▶ [Problem]
Pull out each line in the entries below that contains the string "reading", treating uppercase and lowercase letters as different.

▶ [Material provided]
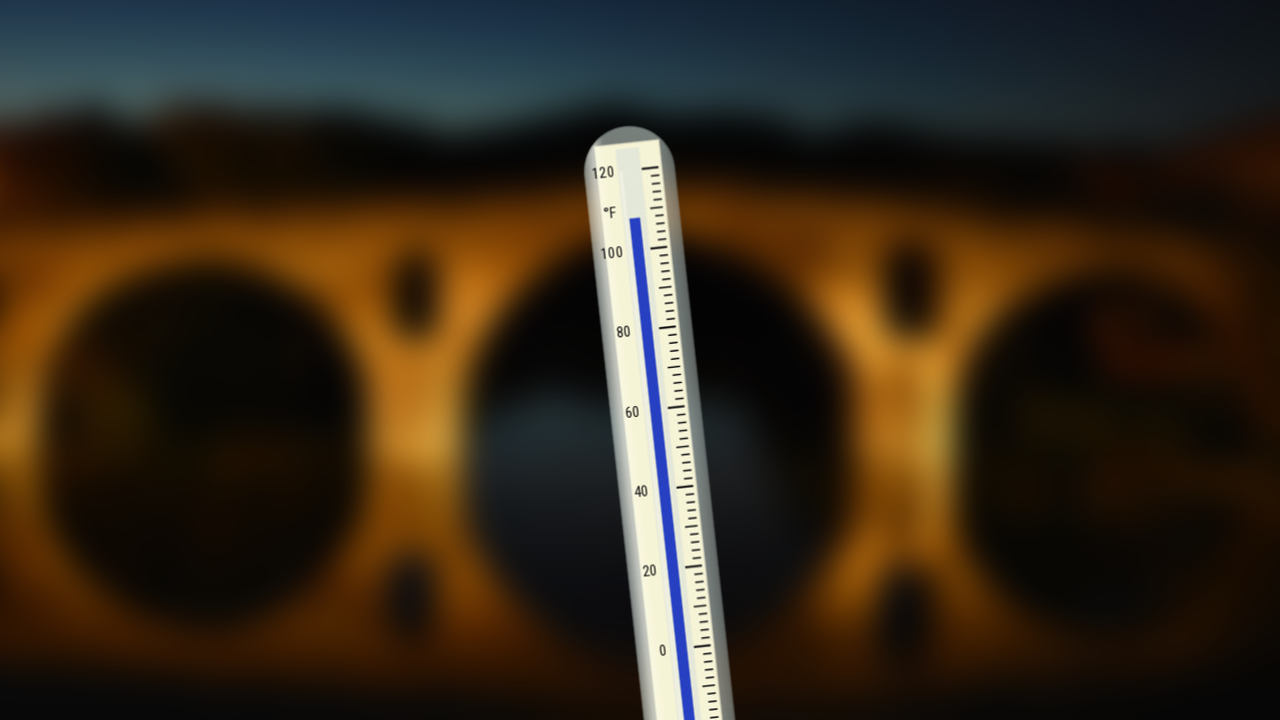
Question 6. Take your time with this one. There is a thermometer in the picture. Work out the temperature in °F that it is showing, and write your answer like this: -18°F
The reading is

--

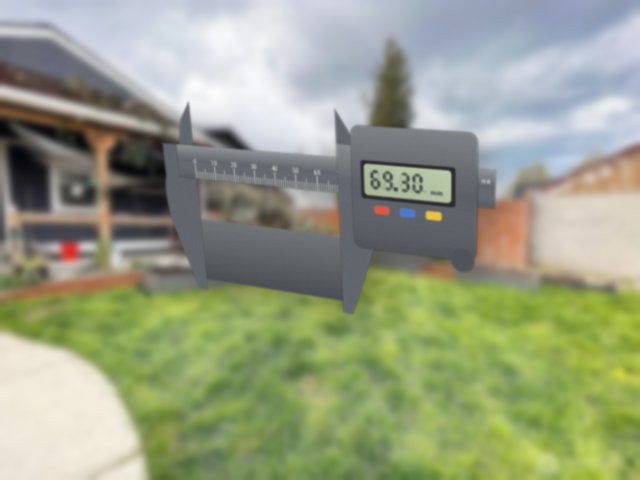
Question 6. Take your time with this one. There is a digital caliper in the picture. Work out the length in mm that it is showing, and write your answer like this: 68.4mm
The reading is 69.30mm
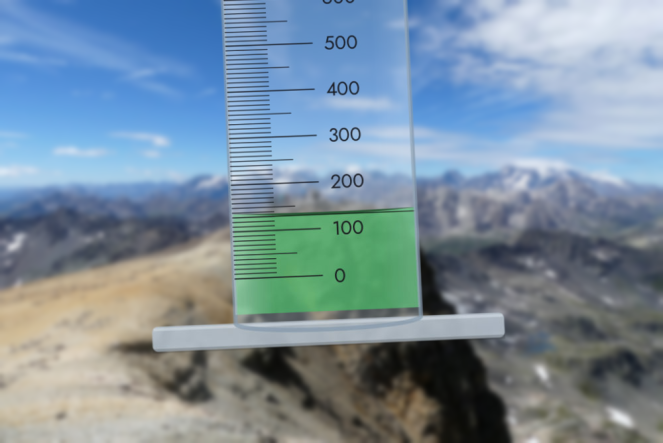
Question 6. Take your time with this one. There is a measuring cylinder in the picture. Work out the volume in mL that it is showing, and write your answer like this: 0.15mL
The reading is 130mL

--

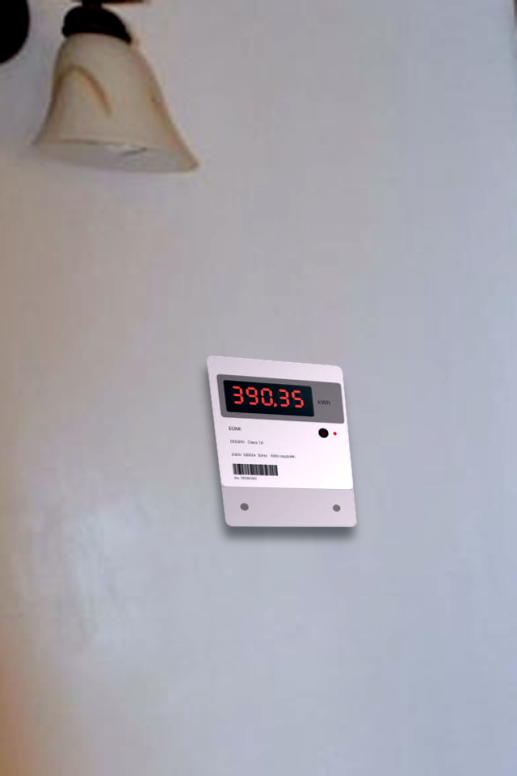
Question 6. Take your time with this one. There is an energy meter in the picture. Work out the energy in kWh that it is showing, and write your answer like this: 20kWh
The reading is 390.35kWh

▶ [Exercise answer]
The reading is
The reading is 69.30mm
The reading is 130mL
The reading is 390.35kWh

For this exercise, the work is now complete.